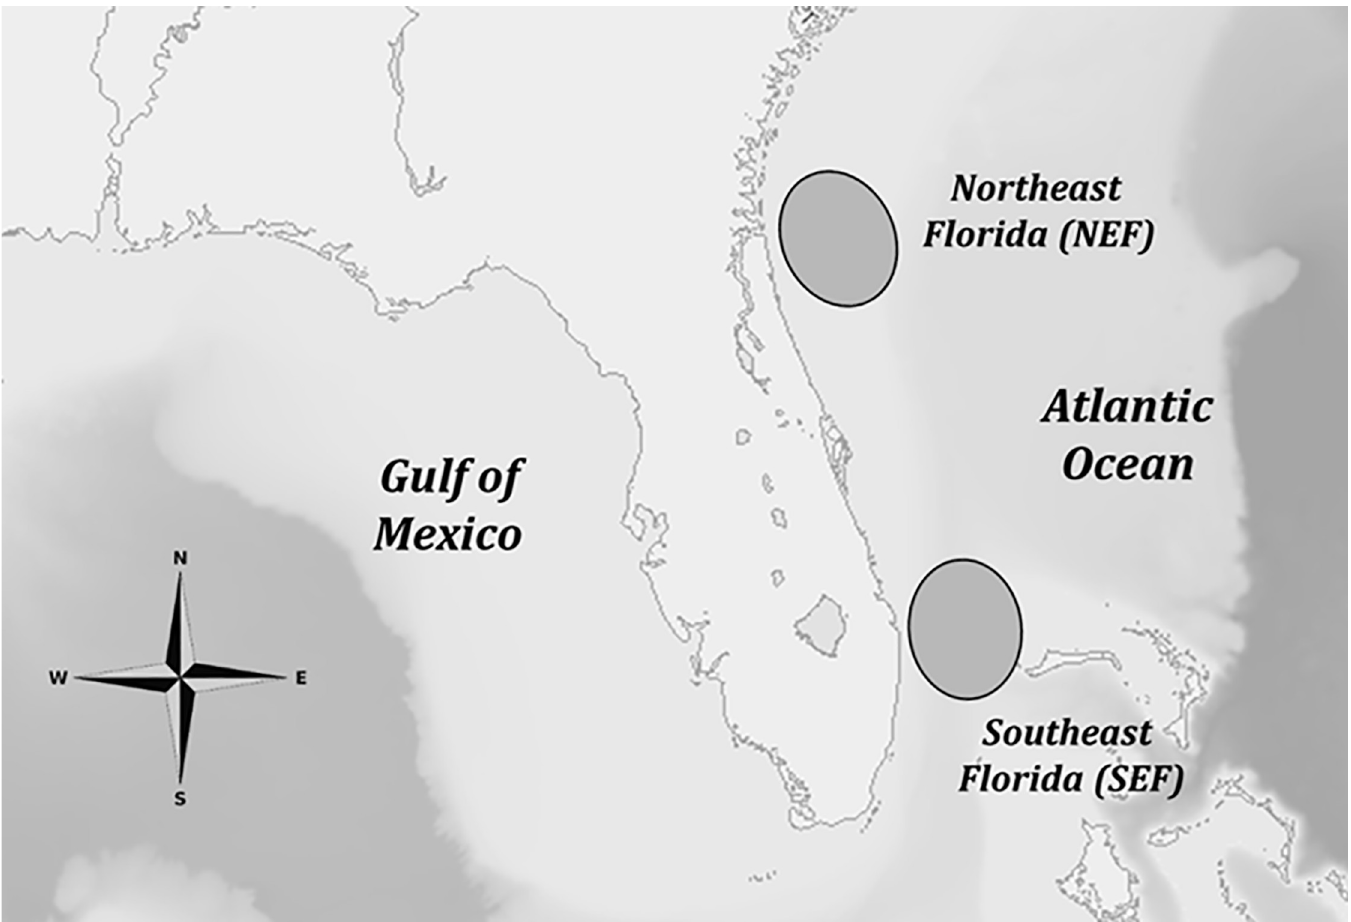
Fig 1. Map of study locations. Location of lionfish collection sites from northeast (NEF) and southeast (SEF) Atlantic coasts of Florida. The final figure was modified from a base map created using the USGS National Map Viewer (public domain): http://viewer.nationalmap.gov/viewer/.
........
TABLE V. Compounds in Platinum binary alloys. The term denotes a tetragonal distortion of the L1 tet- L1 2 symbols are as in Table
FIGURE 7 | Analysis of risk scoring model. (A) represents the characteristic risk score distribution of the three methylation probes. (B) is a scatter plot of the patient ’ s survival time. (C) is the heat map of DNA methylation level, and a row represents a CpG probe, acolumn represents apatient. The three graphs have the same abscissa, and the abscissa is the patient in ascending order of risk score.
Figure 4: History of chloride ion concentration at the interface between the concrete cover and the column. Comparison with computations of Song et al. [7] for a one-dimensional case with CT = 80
........
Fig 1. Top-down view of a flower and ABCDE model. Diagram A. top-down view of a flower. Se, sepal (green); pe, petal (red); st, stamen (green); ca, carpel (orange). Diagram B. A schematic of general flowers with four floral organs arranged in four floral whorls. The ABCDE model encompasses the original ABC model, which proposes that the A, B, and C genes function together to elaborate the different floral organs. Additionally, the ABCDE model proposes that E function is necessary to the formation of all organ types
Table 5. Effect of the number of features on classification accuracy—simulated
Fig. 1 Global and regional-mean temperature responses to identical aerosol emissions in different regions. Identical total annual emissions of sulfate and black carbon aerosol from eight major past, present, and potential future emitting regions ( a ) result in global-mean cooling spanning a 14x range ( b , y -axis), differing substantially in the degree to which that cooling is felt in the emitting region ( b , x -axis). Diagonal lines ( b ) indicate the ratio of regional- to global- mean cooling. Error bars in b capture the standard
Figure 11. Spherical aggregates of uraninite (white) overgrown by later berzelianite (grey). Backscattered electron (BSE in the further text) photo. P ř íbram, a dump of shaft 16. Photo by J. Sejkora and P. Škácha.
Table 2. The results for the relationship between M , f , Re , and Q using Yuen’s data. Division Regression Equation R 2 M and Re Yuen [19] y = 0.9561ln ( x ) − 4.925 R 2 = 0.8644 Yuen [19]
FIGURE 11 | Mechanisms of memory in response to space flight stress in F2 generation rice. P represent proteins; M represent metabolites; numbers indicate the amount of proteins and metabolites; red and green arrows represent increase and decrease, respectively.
........
- Your assignment
In the entries above, find the line with "Figure 11. Spherical" and the line with "Table 2. The", then set down exactly those two and every line between them, nothing else.

- The answer
Figure 11. Spherical aggregates of uraninite (white) overgrown by later berzelianite (grey). Backscattered electron (BSE in the further text) photo. P ř íbram, a dump of shaft 16. Photo by J. Sejkora and P. Škácha.
Table 2. The results for the relationship between M , f , Re , and Q using Yuen’s data. Division Regression Equation R 2 M and Re Yuen [19] y = 0.9561ln ( x ) − 4.925 R 2 = 0.8644 Yuen [19]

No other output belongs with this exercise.